REPUBLIKA.CO.ID, JAKARTA -- Pakar Hukum Tata Negara Zainal Arifin Mochtar menilai Komisi Pemberantasan Korupsi (KPK) era Firli Bahuri lebih banyak menghasilkan kontroversi dibanding menangani perkara. Salah satunya yakni dijadikannya lembaga antirasuah sebagai tuan rumah dalam rapat dengar pendapat (RDP) dengan Komisi III DPR RI pada Selasa (7/7)
"KPK lebih rajin produksi kontroversi dibanding proses perkara. Terakhir saya tidak tahu kenapa, proses RDP dibawa ke KPK dan dilakukan tertutup," kata Zainal dalam diskusi yang digelar secara daring, Rabu (8/7).
Terlebih, usai RDP, beberapa anggota DPR RI banyak melontarkan pujian kepada KPK jilid V tersebut. Menurutnya, pujian dari legislator bukan merupakan hal positif bagi kinerja KPK.
"Semakin dipuji politisi itu kualitasnya semakin tak pas di publik," ujar Zainal.
Menurut Zainal, KPK saat ini telah memasuki fase new normal di mana lembaga antirasuah tak lagi sebuas era sebelumnya. Ia juga menilai bila KPK sudah jauh dari kesan menjaga martabat kelembagaan internal.
"Kita bayangkan KPK yang dulu itu normal buas terhadap penegakan etik di internal, melakukan upaya luar biasa dalam lakukan pemberantasan korupsi rasanya ini semua sudah ditinggalkan. Saya lihat KPK baru, jilid baru dengan fase new normal itu bisa diperdebatkan," ujarnya.

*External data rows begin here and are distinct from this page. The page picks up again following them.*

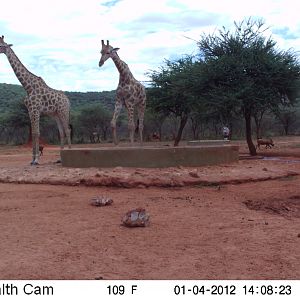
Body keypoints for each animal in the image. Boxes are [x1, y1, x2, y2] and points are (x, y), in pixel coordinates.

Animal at [0, 37, 71, 166]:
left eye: (1, 45)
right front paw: (32, 159)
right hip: (56, 114)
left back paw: (69, 153)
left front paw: (36, 160)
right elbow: (33, 133)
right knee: (62, 132)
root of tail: (68, 100)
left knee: (67, 130)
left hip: (63, 112)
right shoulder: (30, 110)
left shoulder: (36, 110)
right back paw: (60, 158)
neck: (28, 87)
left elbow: (36, 133)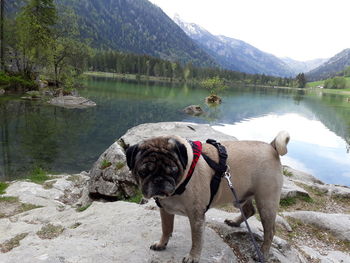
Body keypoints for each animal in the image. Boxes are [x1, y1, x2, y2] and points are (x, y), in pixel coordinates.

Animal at [126, 132, 290, 263]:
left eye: (172, 171)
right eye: (143, 172)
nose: (159, 180)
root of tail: (272, 147)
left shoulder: (196, 217)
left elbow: (196, 240)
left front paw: (193, 257)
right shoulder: (165, 211)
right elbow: (166, 229)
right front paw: (161, 244)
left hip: (266, 203)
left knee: (270, 231)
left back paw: (262, 252)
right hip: (239, 196)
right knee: (249, 210)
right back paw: (235, 222)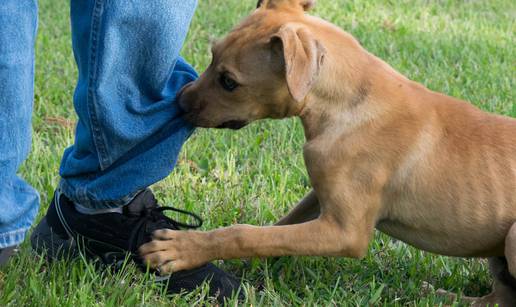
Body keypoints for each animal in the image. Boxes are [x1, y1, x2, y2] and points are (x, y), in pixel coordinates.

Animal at [139, 0, 512, 304]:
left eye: (229, 82)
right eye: (212, 54)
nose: (180, 102)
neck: (349, 102)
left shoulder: (344, 231)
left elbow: (245, 233)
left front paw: (182, 249)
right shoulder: (320, 196)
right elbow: (274, 231)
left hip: (512, 237)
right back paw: (441, 296)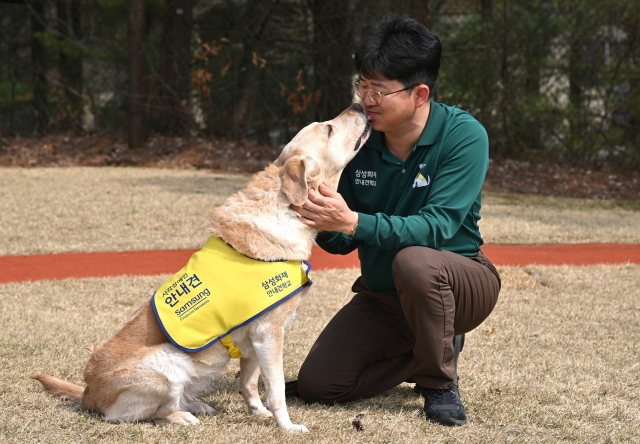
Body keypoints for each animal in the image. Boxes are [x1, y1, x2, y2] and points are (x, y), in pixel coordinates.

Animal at [32, 103, 370, 430]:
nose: (359, 106)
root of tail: (88, 393)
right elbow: (277, 391)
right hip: (168, 364)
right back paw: (183, 416)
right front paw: (286, 426)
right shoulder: (269, 333)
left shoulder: (253, 340)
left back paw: (195, 405)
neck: (285, 209)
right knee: (143, 414)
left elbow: (249, 384)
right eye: (328, 128)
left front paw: (259, 414)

Fase new normal KPK tak terlepas dari UU KPK hasil revisi, yang membuat kinerja lembaga antirasuah tidak optimal lantaran memunculkan dualisme kepemimpinan. Diketahui, lembaga antirasuah saat ini memiliki Dewan Pengawas.
"Ada komisioner, ada Dewan Pengawas, seperti ada dualisme. Ini terkesan membingungkan, komisioner katakan apa kemudian Dewas katakan apa. Kalau diadu siapa yang bohong siapa yang langgar kode etik itu tidak jelas," kata Zainal.
Oleh karena itu, Zainal memandang sistem kinerja KPK hasil revisi bukan malah memperbaiki kinerja KPK. Tapi menghadirkan dualisme kepemimpinan.
"Kalau Dewas kita anggap tak lakukan tugasnya secara baik, tidak lakukan pengawasan penuh terhadap komisiner KPK yang berantakan itu, Dewas KPK akan dilaporkan ke mana? Itu yang saya bilang buruknya kontruksi mekanisme di internal KPK," ujarnya.